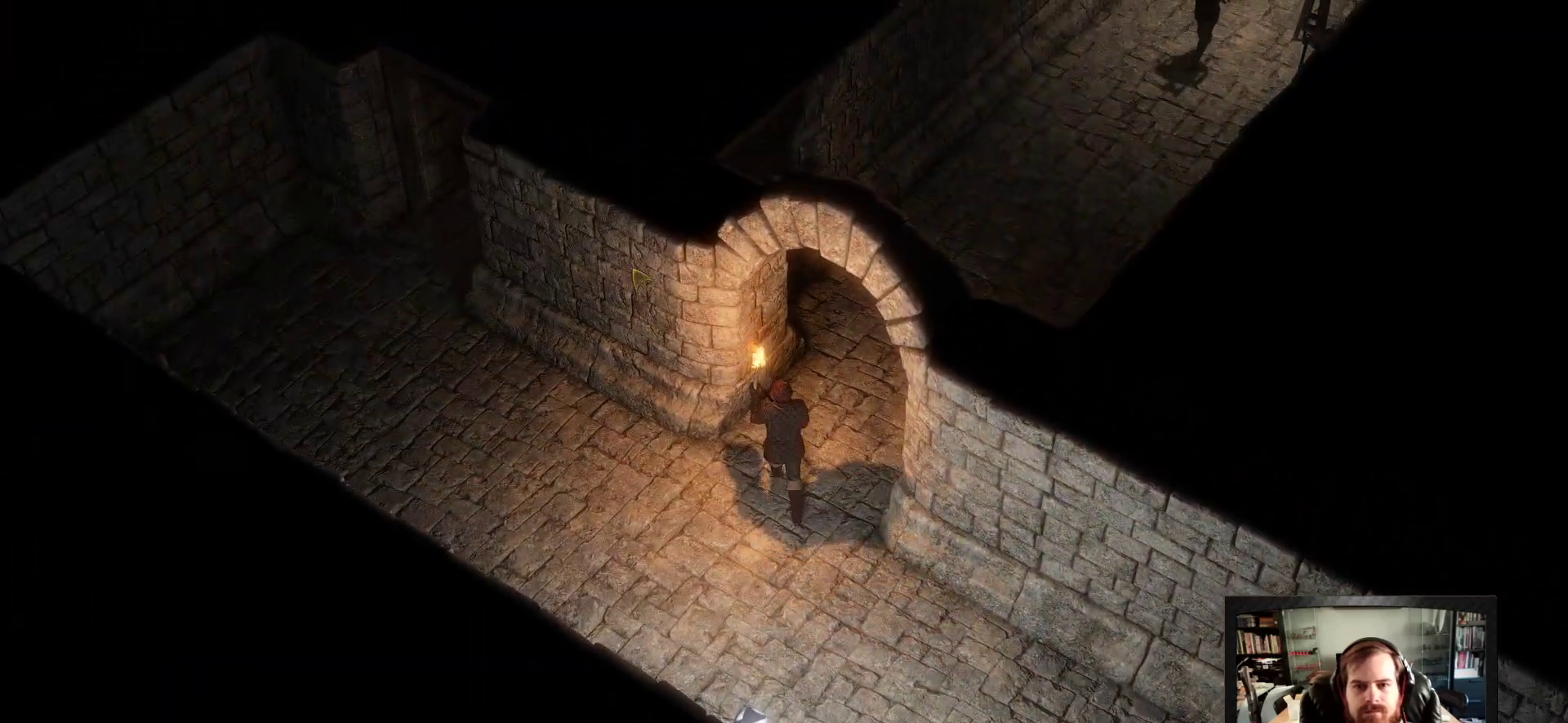
{"keys": [], "mouse": ["right"], "events": [[433, "mouse_right", "down"]]}
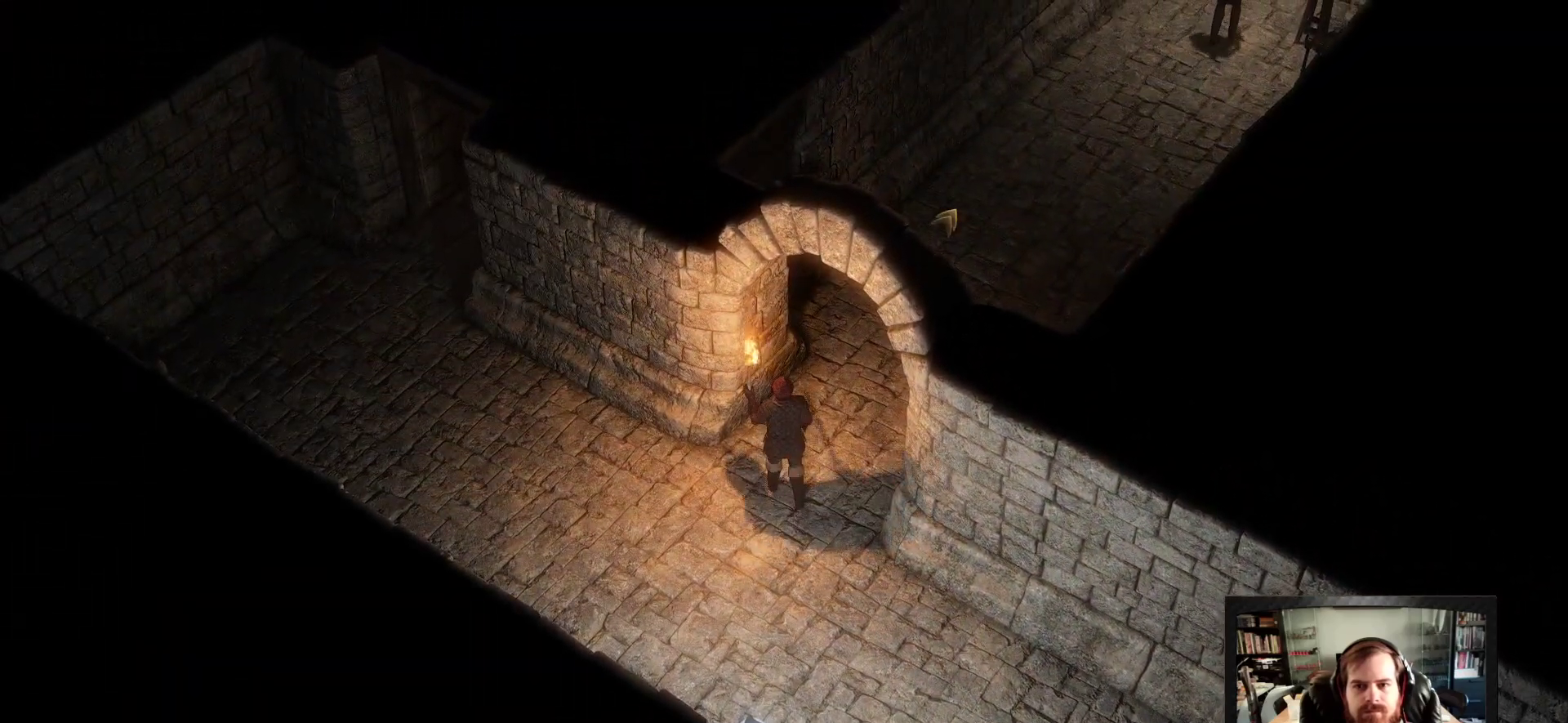
{"keys": ["space"], "mouse": ["right"], "events": [[400, "space", "down"]]}
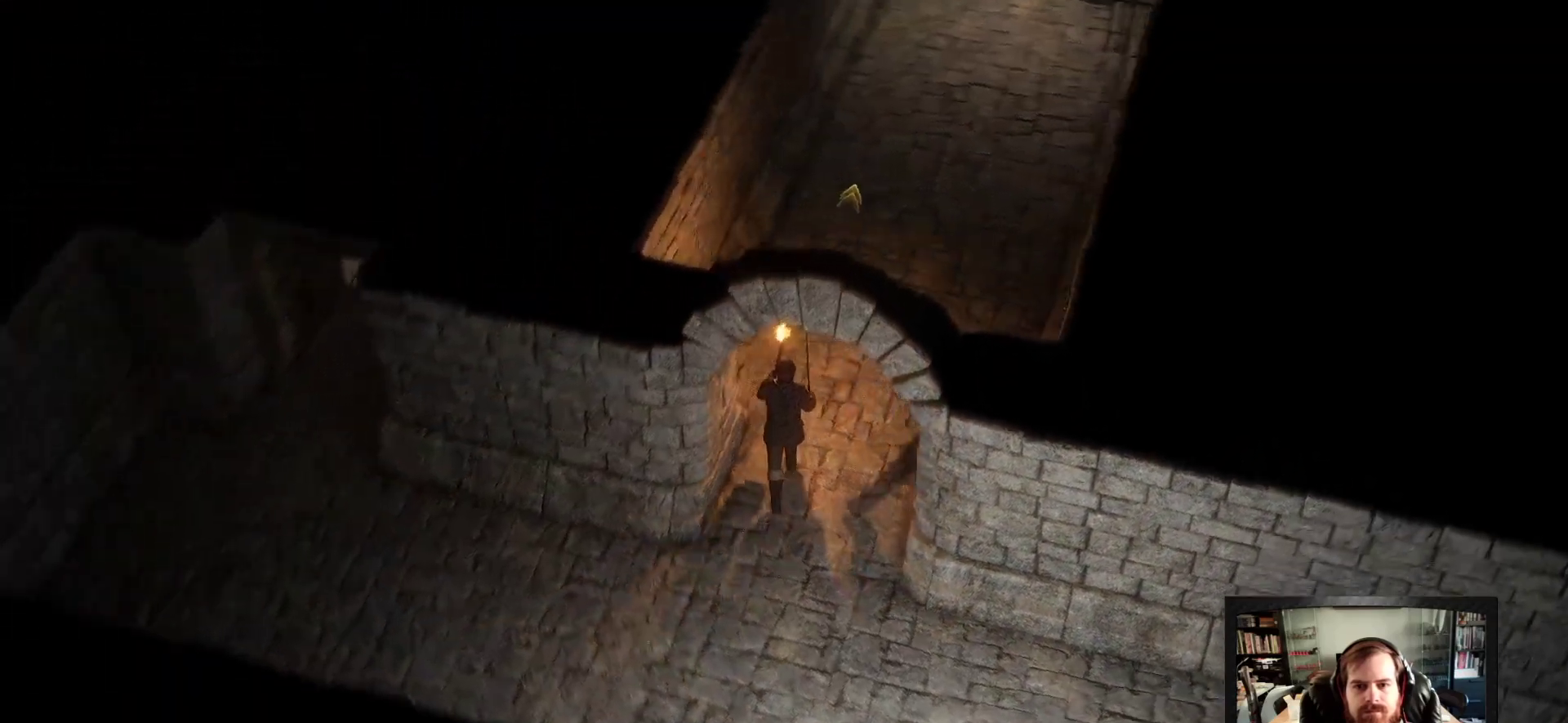
{"keys": [], "mouse": ["right"], "events": [[33, "space", "up"]]}
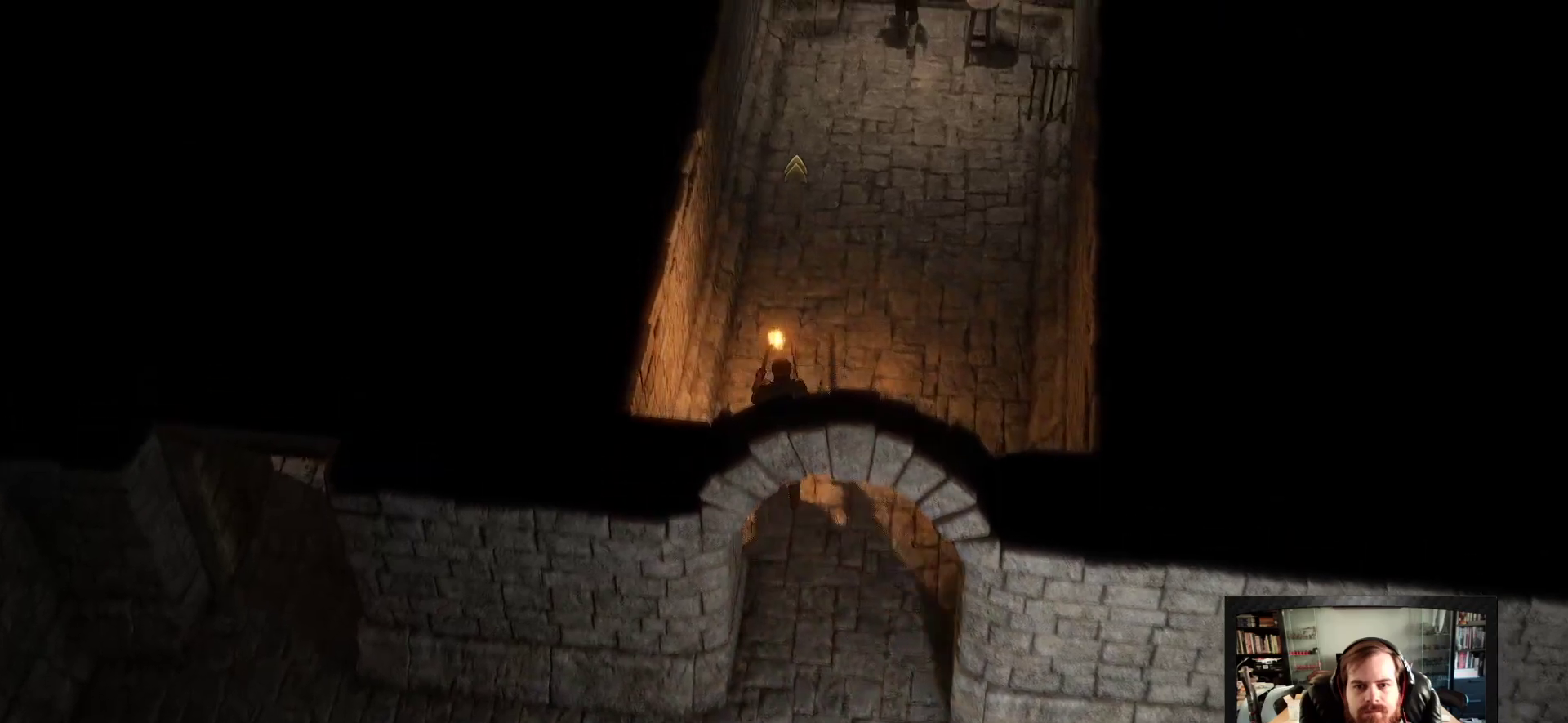
{"keys": [], "mouse": ["right"], "events": []}
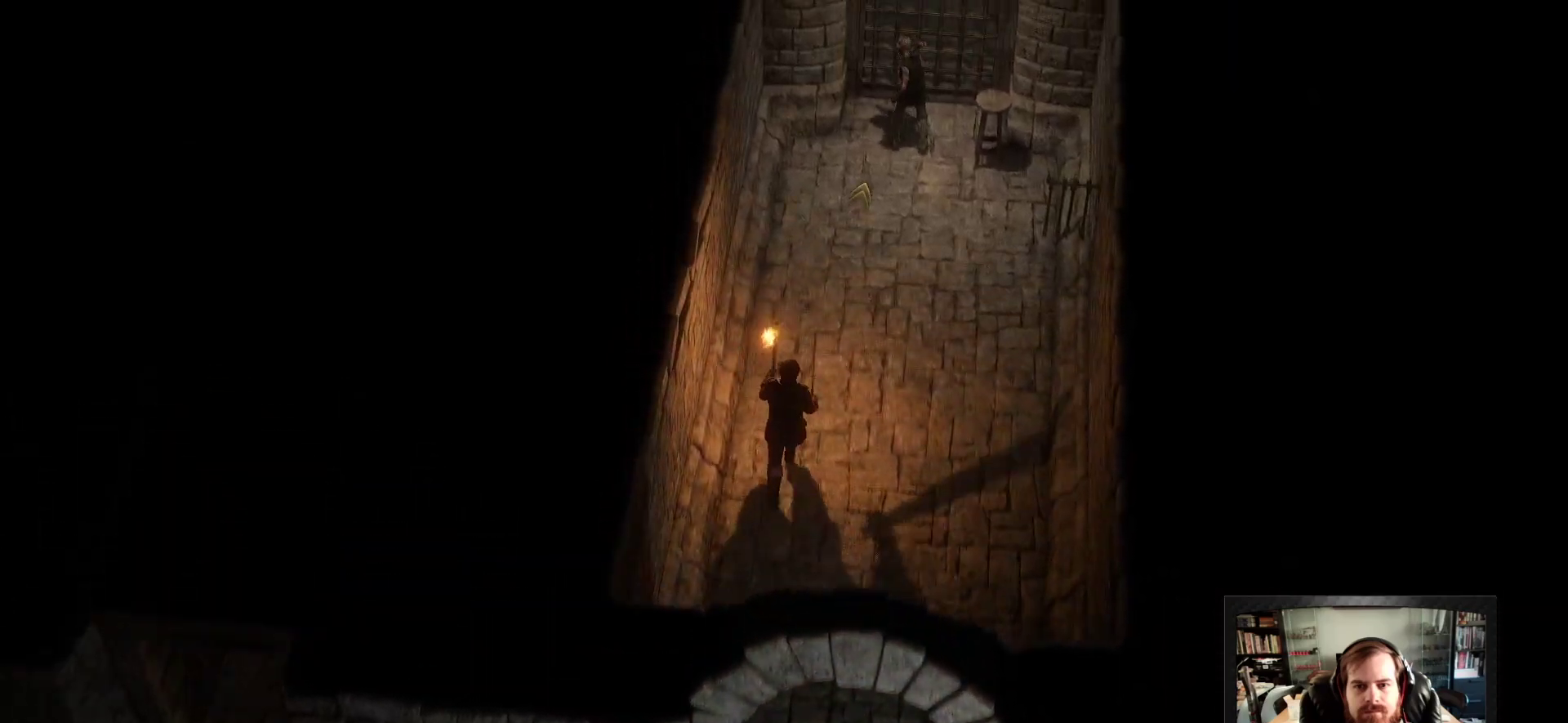
{"keys": [], "mouse": ["right"], "events": [[17, "mouse_right", "up"], [400, "mouse_right", "down"]]}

● ● ●

■ **YOUR OBJECTIVE**: Give back all the material exactly, with no pictures.

■ **RESULT**:
{"keys": [], "mouse": ["right"], "events": [[433, "mouse_right", "down"]]}
{"keys": ["space"], "mouse": ["right"], "events": [[400, "space", "down"]]}
{"keys": [], "mouse": ["right"], "events": [[33, "space", "up"]]}
{"keys": [], "mouse": ["right"], "events": []}
{"keys": [], "mouse": ["right"], "events": [[17, "mouse_right", "up"], [400, "mouse_right", "down"]]}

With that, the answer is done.